Chair of governance code steering group says NCVO ethics code could be merged into it

Writing in a personal capacity on her website, Rosie Chapman says having two sets of standards might be confusing for charity trustees

Rosie Chapman
Rosie Chapman

The chair of the steering group behind the Charity Governance Code has suggested that a proposed new code of ethics for the voluntary sector should be merged into the governance code because having two sets of standards could be confusing for trustees.

Rosie Chapman, a charity governance consultant and former director of policy and effectiveness at the Charity Commission, has told the National Council for Voluntary Organisations in a response written in a personal capacity that it might be better to amend the Charity Governance Code rather than have another set of standards for voluntary sector organisations.

The NCVO published a draft code of ethics for charities for consultation in July as part of a programme of work agreed by charities, umbrella bodies, the Charity Commission and the government after extensive negative media coverage of safeguarding problems at international aid organisations.

The Charity Governance Code, which was revamped last year, is voluntary and is designed to help charities and not-for-profit organisations develop high standards of governance.

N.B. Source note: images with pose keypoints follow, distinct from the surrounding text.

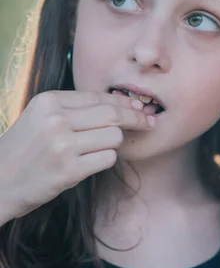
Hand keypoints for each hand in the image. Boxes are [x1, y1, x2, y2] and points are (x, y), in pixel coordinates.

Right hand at [0, 90, 153, 220]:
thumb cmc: (24, 149)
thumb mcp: (41, 117)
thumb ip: (76, 109)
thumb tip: (126, 105)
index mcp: (49, 102)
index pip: (99, 97)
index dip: (124, 103)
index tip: (139, 108)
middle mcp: (56, 120)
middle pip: (113, 114)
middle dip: (135, 119)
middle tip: (148, 123)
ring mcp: (62, 145)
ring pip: (114, 137)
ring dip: (113, 144)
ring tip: (94, 150)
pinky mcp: (69, 170)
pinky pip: (107, 159)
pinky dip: (105, 160)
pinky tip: (88, 163)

It is overseen by a steering group chaired by Chapman and comprising organisations including the NCVO, the chief executives body Acevo and the Association of Chairs.

In a letter to the NCVO, published on her website, Chapman says she welcomes the NCVO’s leadership role in drawing up a new code of ethics and exploring what new mechanisms might be put in place in areas including safeguarding and workplace practices and culture.

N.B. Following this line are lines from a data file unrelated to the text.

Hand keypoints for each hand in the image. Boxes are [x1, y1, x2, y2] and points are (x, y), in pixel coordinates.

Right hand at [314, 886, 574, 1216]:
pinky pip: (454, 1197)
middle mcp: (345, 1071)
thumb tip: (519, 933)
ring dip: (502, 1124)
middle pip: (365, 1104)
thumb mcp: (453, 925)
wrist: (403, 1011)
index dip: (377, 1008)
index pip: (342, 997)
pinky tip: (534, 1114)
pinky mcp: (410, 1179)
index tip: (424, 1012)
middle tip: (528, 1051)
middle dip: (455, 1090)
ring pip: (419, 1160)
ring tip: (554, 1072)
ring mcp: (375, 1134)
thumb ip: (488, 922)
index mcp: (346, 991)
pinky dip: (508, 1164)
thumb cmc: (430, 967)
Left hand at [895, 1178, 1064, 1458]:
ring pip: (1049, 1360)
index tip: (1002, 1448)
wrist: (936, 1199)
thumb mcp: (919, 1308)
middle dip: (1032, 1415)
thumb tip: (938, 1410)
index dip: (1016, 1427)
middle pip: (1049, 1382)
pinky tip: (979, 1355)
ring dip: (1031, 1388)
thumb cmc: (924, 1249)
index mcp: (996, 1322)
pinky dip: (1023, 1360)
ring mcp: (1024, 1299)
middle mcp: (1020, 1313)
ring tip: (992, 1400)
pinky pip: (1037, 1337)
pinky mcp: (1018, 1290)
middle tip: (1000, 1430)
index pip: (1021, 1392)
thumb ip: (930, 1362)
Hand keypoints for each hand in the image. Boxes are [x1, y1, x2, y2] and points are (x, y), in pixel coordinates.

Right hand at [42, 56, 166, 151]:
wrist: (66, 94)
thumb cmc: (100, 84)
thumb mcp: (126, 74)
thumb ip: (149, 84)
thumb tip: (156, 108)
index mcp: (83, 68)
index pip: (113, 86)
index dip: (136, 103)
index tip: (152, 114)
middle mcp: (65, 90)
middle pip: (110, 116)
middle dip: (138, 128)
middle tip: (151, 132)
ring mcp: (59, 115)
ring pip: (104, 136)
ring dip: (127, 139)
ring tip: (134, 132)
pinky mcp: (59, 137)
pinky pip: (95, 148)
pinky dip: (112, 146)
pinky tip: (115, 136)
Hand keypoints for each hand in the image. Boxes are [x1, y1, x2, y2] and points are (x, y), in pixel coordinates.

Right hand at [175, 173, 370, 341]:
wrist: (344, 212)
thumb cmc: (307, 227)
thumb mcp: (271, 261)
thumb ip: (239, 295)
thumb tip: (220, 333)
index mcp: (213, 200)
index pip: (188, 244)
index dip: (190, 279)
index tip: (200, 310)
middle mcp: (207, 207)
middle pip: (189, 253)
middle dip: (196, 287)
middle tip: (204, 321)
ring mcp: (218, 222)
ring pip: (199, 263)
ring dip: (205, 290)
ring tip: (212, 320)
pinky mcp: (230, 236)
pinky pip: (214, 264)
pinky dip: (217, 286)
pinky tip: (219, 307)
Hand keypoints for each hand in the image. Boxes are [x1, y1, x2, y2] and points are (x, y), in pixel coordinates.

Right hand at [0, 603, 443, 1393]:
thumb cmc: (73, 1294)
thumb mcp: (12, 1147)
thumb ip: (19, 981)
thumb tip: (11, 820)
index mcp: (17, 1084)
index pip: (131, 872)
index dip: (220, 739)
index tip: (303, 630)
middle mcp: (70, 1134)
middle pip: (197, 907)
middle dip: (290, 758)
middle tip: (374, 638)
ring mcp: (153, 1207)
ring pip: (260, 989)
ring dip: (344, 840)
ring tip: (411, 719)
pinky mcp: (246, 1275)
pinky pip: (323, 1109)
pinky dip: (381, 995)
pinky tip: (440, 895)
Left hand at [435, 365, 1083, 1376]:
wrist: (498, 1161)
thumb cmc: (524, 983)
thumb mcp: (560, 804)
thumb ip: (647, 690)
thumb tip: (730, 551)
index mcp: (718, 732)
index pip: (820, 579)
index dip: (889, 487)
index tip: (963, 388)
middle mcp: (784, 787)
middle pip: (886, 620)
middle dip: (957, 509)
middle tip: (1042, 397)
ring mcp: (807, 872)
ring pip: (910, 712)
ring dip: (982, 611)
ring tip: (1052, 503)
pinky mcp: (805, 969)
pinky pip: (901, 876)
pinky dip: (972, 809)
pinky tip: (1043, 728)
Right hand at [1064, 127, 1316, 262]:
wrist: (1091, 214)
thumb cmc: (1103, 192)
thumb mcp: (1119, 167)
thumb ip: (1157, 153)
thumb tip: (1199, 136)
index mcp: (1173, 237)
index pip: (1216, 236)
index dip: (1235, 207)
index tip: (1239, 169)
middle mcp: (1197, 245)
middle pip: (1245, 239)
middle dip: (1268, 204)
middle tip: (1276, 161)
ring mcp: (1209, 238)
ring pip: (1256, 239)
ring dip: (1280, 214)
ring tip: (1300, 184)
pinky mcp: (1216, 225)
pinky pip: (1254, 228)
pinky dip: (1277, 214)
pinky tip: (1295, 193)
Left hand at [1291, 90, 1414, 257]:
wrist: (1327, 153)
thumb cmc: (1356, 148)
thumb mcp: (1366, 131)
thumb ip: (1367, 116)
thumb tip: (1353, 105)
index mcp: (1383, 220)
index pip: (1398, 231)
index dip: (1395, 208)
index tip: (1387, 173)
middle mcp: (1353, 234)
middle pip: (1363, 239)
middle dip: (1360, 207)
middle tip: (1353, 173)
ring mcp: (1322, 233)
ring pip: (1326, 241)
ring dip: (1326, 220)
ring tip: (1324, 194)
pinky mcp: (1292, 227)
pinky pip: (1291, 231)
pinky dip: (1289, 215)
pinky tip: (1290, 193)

But she says she wonders if there is a missed opportunity in not using the existing Charity Governance Code for this purpose, particularly because there is considerable of overlap between the two documents.

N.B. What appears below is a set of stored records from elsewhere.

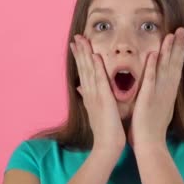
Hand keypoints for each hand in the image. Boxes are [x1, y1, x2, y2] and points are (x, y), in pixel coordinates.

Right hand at [70, 34, 125, 151]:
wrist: (107, 146)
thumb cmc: (105, 131)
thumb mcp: (96, 111)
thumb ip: (89, 97)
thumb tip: (81, 88)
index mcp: (90, 95)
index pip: (84, 72)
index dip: (80, 58)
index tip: (76, 45)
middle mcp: (90, 93)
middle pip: (83, 68)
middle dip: (79, 52)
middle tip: (76, 37)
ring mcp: (95, 96)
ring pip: (89, 71)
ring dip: (85, 55)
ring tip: (81, 40)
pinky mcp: (104, 100)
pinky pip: (100, 81)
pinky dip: (97, 68)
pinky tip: (95, 56)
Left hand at [130, 27, 183, 146]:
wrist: (150, 145)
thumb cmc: (151, 130)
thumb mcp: (158, 109)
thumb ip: (158, 97)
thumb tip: (160, 90)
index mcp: (168, 93)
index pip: (176, 68)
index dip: (179, 52)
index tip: (183, 38)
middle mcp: (167, 91)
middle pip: (175, 64)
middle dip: (179, 46)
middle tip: (183, 30)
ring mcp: (159, 94)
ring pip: (165, 68)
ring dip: (169, 51)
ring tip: (172, 35)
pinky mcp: (148, 99)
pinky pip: (151, 79)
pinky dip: (152, 66)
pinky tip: (154, 53)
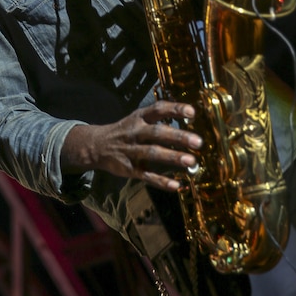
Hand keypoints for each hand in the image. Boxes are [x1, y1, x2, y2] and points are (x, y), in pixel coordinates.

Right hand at [63, 101, 202, 191]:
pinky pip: (146, 175)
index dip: (175, 109)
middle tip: (198, 142)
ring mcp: (131, 151)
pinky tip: (176, 186)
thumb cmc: (126, 130)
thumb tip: (190, 117)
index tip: (192, 113)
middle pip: (157, 132)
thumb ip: (159, 118)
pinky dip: (161, 181)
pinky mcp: (128, 169)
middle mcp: (135, 132)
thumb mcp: (138, 118)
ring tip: (191, 161)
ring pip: (152, 153)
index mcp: (139, 117)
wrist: (97, 146)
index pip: (158, 109)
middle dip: (178, 136)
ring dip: (172, 156)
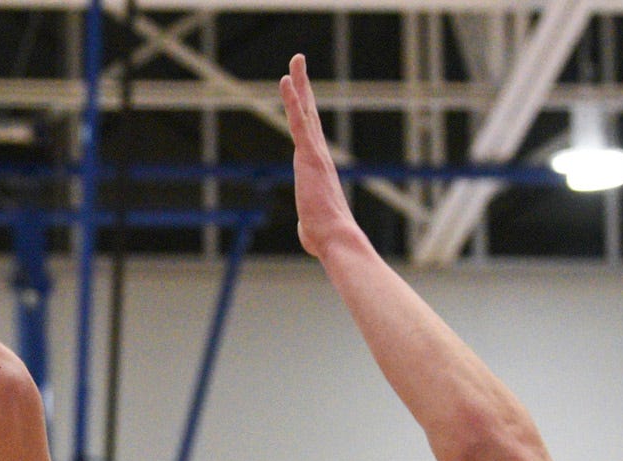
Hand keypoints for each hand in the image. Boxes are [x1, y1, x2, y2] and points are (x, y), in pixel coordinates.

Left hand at [279, 54, 361, 258]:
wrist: (335, 238)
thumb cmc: (324, 237)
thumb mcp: (311, 226)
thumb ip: (309, 220)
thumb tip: (310, 231)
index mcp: (318, 167)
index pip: (309, 133)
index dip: (304, 111)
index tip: (300, 93)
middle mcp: (319, 155)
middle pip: (309, 113)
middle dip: (303, 87)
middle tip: (298, 63)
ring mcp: (315, 153)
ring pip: (305, 111)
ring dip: (300, 84)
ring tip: (295, 61)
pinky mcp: (309, 155)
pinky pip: (298, 121)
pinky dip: (293, 100)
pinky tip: (287, 81)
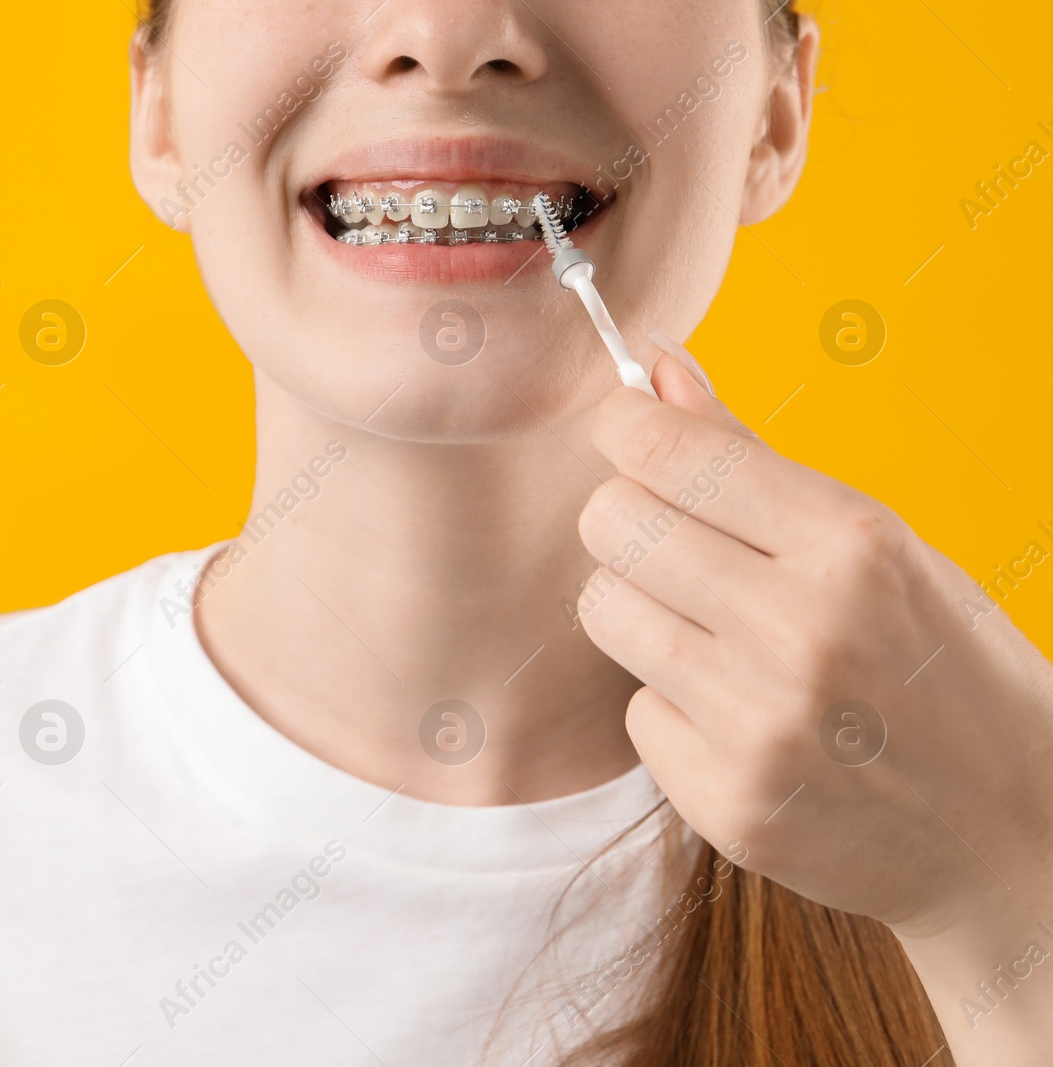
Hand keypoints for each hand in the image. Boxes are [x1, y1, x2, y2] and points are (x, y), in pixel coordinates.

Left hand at [575, 348, 1052, 947]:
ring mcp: (759, 723)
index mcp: (850, 543)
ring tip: (715, 634)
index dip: (627, 429)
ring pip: (604, 609)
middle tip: (680, 547)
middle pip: (610, 522)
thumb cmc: (942, 663)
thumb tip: (656, 366)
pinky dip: (675, 710)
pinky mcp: (726, 801)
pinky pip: (635, 711)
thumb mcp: (879, 543)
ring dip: (643, 612)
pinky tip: (743, 721)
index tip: (631, 436)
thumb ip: (751, 457)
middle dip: (632, 520)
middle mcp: (800, 629)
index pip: (667, 450)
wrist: (1012, 830)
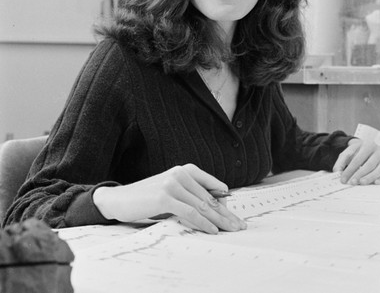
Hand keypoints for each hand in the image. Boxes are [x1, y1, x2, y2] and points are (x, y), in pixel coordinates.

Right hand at [93, 164, 245, 233]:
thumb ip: (190, 194)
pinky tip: (212, 230)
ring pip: (202, 205)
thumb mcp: (172, 191)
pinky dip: (203, 222)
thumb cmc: (147, 198)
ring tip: (230, 230)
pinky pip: (190, 212)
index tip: (236, 216)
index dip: (225, 203)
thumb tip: (216, 208)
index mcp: (184, 169)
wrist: (119, 199)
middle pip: (209, 198)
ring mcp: (173, 183)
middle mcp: (180, 173)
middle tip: (239, 225)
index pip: (211, 187)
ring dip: (218, 220)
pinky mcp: (165, 196)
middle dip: (225, 214)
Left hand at [333, 139, 379, 184]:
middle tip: (352, 182)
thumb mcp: (347, 153)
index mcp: (367, 145)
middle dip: (360, 174)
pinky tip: (375, 183)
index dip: (350, 170)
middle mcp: (378, 151)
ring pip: (379, 169)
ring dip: (370, 177)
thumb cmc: (356, 152)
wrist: (366, 148)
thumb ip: (340, 162)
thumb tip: (337, 171)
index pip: (357, 159)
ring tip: (361, 183)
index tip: (343, 179)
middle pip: (369, 164)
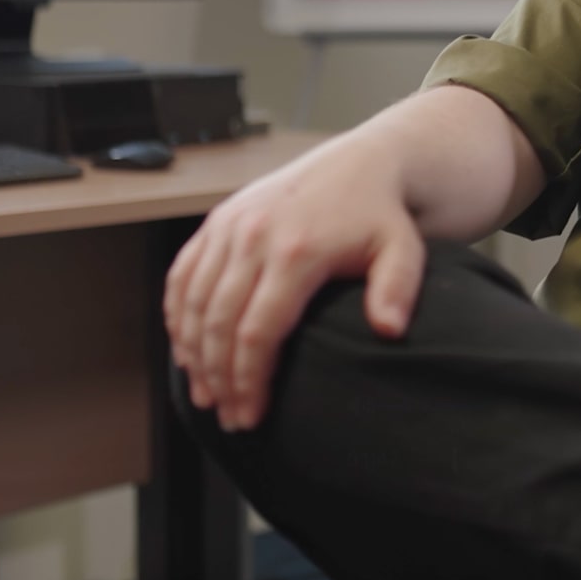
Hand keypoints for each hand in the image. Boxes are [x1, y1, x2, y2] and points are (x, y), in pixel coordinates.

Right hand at [162, 135, 426, 431]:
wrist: (360, 161)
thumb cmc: (381, 215)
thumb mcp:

"I believe the Charity Governance Code is an important tool in enabling the sector to be stronger," she says. "It is getting traction in the sector and is increasingly recognised as the source of governance best practice.

"I wonder if the creation of another code will attract the same attention or, instead, whether its purpose might be confusing for organisations and so hinder or undermine its important messages."

Chapman’s letter adds: "I wonder therefore whether there might be scope to either develop the Charity Governance Code to reflect any key elements within the draft Code of Ethics that are not already covered by the Charity Governance Code and/or to develop supporting guidance in this area to support the existing version of the Charity Governance Code."

An NCVO spokesman welcomed the feedback and said the organisation wanted to encourage everyone with an interest to read the code and give their views before the deadline on 26 September.